According to Zoli et al., conventional radiography allowed detection of 41.3% of patients with craniocervical involvement, but only in advanced stages of the disease. However, MR imaging had the unique potential of direct and detailed synovial visualization, especially in the gadolinium enhanced axial images, resulting in the early diagnosis of craniocervical RA [35]. The same concept is underlined by Di Gregorio et al. who carried out a study where 38 patients affected by RA were screened for craniocervical involvement by conventional radiography, unenhanced Computed Tomography (CT) and Gadolinium-enhanced Magnetic Resonance Imaging (MRI) of the cervical spine. Eventually, the cervical spine involvement was assessed in 25/38 (66%) patients (20 women and 5 men). In particular, in 13 of them (mean disease duration 12.7 years), the diagnosis was made by radiography which showed atlantoaxial and subaxial subluxations and/or erosions. Of the 12 patients with negative conventional radiography (mean disease duration 2.5 years), 4 were identified with both CT and MRI (synovial pannus and erosions), 3 with MRI only (joint effusion/hypervascularized synovial pannus), and five exhibited questionable CT findings which were clarified only by MR demonstration. This study strengthen the idea that MRI is the most sensitive imaging tool [39].

A great-deal of information can be derived by imaging but precious data is also gained by bioptical specimen. Interestingly O’Brien et al. have undergone a histologic review of surgical specimens of dens in 33 myelopathic chronic RA patients. The histologic specimens suggested that ligamentous destruction was followed by replacement of the rheumatoid synovium with fibrous tissue, whereas the osseous structures revealed severe destruction secondary to mechanical instability, rather than to an acute inflammatory process. Therefore, this study was in line with the idea that early, preemptive surgical intervention can prevent the development of spinal cord injuries caused by instability [10]. Moreover, two different histologic patterns were determined. Type I synovium had a recognizable synovial structure without no hyperplastic synovial layer, no significant inflammatory cell population, and no lymphocytic infiltration typical of early active rheumatoid synovium. Type II synovium was a bland, fibrous, hypercellular and hypovascular tissue with little synovium and few inflammatory cells. Patients with Type II synovium were older and presented with more advanced neurologic involvement caused by spinal cord compression [10].

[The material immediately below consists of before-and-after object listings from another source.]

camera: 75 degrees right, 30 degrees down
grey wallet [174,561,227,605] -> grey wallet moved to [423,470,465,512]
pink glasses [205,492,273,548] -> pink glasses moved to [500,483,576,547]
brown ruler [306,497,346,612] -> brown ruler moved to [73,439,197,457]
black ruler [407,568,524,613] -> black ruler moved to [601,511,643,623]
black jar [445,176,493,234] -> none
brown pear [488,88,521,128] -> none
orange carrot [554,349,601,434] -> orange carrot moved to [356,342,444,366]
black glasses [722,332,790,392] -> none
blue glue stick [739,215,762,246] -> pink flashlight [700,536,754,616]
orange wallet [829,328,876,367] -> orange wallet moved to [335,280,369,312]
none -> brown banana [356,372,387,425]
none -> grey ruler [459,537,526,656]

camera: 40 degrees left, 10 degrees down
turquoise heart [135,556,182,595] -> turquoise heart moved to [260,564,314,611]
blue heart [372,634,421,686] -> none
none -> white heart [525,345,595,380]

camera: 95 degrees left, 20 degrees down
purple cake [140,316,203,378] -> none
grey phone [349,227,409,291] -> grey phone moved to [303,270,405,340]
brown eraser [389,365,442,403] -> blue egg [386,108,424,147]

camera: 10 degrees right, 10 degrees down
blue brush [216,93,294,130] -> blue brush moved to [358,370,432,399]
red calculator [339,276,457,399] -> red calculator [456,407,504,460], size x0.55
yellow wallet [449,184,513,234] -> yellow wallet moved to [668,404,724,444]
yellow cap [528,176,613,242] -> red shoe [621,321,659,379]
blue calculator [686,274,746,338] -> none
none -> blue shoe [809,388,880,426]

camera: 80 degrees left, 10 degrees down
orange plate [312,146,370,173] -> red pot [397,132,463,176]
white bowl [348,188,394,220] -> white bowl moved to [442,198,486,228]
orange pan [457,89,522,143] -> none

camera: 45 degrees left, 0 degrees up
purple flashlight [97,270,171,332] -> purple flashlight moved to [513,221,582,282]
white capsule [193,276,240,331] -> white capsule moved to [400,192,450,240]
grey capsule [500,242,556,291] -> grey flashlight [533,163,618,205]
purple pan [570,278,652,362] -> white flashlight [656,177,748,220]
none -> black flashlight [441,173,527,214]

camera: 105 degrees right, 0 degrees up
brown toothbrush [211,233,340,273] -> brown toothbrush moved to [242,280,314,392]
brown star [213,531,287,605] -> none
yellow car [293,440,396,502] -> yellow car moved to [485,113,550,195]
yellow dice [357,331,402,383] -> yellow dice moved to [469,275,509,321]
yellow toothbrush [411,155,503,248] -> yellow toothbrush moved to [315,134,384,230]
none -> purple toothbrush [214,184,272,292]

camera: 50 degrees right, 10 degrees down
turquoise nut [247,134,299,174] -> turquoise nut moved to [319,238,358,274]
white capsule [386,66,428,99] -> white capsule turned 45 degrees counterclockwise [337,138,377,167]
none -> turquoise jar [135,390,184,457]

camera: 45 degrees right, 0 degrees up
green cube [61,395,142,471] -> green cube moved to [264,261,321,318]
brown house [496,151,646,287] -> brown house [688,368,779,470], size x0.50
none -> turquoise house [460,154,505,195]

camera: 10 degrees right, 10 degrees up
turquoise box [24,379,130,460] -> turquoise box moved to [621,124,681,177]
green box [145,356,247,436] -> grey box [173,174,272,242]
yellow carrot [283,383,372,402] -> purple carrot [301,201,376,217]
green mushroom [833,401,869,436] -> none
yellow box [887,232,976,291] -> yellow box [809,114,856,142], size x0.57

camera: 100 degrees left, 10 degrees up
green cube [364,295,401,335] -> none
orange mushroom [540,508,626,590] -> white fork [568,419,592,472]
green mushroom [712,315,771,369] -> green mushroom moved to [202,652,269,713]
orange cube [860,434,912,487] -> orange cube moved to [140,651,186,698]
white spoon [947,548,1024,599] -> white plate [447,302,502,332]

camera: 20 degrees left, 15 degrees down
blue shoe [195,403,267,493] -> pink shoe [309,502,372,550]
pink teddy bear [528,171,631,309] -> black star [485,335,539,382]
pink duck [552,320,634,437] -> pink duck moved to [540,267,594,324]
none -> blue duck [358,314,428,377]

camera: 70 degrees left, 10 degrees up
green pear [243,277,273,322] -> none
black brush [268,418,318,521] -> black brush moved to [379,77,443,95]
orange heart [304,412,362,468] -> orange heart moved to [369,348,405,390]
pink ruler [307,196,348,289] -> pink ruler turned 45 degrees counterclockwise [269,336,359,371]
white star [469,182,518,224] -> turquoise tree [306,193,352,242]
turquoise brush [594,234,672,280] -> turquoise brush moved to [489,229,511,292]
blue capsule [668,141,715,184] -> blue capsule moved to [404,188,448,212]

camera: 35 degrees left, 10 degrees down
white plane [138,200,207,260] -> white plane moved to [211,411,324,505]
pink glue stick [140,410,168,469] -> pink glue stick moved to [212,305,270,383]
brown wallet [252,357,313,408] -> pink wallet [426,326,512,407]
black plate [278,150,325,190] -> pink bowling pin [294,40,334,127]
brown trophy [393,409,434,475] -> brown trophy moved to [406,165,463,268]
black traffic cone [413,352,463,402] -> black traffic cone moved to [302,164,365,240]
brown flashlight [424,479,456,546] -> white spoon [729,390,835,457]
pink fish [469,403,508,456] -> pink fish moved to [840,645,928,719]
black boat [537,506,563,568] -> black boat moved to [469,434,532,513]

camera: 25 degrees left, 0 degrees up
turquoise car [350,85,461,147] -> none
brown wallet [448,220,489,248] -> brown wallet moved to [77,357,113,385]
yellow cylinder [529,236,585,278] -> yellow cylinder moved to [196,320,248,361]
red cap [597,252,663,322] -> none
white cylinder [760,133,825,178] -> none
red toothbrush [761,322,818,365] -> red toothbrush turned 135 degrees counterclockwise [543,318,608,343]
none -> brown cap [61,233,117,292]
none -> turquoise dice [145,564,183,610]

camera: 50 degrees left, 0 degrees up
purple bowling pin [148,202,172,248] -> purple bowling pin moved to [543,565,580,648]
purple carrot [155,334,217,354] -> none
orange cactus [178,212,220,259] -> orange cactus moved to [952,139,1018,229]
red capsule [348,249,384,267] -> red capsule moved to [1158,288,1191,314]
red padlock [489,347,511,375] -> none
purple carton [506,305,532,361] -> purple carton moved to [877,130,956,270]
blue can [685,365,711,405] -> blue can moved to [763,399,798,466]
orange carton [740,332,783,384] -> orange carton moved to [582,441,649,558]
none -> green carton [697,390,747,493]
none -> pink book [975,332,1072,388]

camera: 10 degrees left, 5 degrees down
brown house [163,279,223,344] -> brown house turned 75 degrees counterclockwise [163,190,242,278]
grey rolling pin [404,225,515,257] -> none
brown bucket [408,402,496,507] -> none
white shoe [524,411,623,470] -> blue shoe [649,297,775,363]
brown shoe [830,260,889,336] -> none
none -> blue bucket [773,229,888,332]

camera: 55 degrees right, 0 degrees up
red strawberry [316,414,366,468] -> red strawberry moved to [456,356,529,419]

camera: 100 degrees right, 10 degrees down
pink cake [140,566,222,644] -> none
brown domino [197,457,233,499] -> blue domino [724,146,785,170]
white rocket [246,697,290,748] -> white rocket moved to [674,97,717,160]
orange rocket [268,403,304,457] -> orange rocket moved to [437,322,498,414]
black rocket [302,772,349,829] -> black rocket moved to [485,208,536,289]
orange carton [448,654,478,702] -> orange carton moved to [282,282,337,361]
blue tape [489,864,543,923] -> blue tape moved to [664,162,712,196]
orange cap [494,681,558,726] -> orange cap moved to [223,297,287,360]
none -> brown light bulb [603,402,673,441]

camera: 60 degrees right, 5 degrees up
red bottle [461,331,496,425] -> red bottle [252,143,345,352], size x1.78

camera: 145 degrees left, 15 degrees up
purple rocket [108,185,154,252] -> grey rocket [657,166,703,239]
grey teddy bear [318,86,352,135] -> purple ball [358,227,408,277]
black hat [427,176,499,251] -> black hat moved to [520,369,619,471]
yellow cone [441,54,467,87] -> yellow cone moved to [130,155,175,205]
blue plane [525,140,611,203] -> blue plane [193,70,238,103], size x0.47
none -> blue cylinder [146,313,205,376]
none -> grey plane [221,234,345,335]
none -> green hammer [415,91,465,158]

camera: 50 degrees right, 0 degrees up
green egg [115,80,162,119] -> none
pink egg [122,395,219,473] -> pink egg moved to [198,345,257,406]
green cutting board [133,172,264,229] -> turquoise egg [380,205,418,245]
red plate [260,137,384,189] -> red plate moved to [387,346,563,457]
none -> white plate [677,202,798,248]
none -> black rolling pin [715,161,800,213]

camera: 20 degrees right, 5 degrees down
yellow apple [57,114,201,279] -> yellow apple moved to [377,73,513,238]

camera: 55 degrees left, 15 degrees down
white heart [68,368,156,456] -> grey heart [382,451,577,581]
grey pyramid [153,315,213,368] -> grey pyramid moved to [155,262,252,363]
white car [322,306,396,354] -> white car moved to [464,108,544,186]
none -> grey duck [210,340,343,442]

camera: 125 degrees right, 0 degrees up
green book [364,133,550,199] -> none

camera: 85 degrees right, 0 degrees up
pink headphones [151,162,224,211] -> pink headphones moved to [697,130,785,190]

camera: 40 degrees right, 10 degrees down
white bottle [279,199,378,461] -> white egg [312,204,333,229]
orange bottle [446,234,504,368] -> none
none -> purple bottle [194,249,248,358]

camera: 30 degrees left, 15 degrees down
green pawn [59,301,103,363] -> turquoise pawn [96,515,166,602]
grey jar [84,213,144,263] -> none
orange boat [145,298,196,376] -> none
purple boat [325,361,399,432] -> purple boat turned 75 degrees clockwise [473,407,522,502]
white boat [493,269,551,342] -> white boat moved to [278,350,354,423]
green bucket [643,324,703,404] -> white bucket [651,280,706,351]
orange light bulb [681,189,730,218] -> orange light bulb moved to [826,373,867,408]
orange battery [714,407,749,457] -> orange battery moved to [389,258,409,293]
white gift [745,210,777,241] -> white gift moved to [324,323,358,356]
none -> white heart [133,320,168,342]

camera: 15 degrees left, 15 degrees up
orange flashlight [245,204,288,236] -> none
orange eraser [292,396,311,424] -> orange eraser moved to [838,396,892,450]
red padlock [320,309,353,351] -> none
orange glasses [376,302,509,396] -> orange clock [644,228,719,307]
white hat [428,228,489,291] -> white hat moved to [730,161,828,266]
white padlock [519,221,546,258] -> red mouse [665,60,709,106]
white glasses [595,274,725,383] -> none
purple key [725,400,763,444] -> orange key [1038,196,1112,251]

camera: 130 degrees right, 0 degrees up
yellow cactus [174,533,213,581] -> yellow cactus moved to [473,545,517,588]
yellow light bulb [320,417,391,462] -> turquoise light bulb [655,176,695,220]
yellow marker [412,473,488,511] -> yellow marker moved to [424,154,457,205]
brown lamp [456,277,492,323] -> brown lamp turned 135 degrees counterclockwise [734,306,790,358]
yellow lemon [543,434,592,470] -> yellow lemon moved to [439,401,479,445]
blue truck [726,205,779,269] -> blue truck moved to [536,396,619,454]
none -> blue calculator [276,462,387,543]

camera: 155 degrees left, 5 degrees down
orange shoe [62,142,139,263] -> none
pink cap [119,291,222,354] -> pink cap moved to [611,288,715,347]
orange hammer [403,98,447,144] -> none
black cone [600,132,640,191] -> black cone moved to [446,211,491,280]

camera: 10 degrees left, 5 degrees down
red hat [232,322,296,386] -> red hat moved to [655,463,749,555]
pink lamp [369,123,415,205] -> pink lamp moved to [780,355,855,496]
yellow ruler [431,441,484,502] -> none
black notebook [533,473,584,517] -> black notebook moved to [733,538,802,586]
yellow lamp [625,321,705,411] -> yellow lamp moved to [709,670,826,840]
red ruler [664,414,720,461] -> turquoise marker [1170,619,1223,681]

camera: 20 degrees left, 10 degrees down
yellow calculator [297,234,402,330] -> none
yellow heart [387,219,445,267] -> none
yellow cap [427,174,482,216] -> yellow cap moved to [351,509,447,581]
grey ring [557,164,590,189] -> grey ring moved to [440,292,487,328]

The former study agrees with the concept later expressed by Shen FH et al. according to which if such patients are left untreated a large percentage of them will progress toward complex instability patterns resulting in significant morbidity and mortality. Moreover, it was underlined that once myelopathy occurs, prognosis for neurologic recovery and long-term survival is poor [40].

7 Juvenile Inflammatory Arthritis

A very recently published study [41] aimed to assess the frequency of cervical spine lesions on radiographs and MRI in JIA patients with clinical signs of cervical spine involvement and to verify if with the addition of MRI, the use of radiographs could be abandoned. This retrospective study evaluated 34 children with JIA and with clinical involvement of cervical spine. In each patient, both radiographs and MRI of the cervical spine were performed. Authors concluded that the cervical spine lesions are still a frequent complication affecting up to 35% of JIA patients. Most of them develop serious complications, such as AAS and ankylosis. Despite advantages of MRI in terms of the imaging of the atlanto-axial region, radiography shows superiority in diagnosis of AAS and SAS.

8 Conclusions

Cervical involvement in inflammatory rheumatic diseases is still frequent and quite disabling, yet few data are present in the recent literature. However, such involvement may lead to severe acute complications that might be masked by the chronic pain frequently experienced by these patients. Therefore, cervical spine involvement should always be investigated by the physician to avoid the dramatic neurological consequences that it could bring about.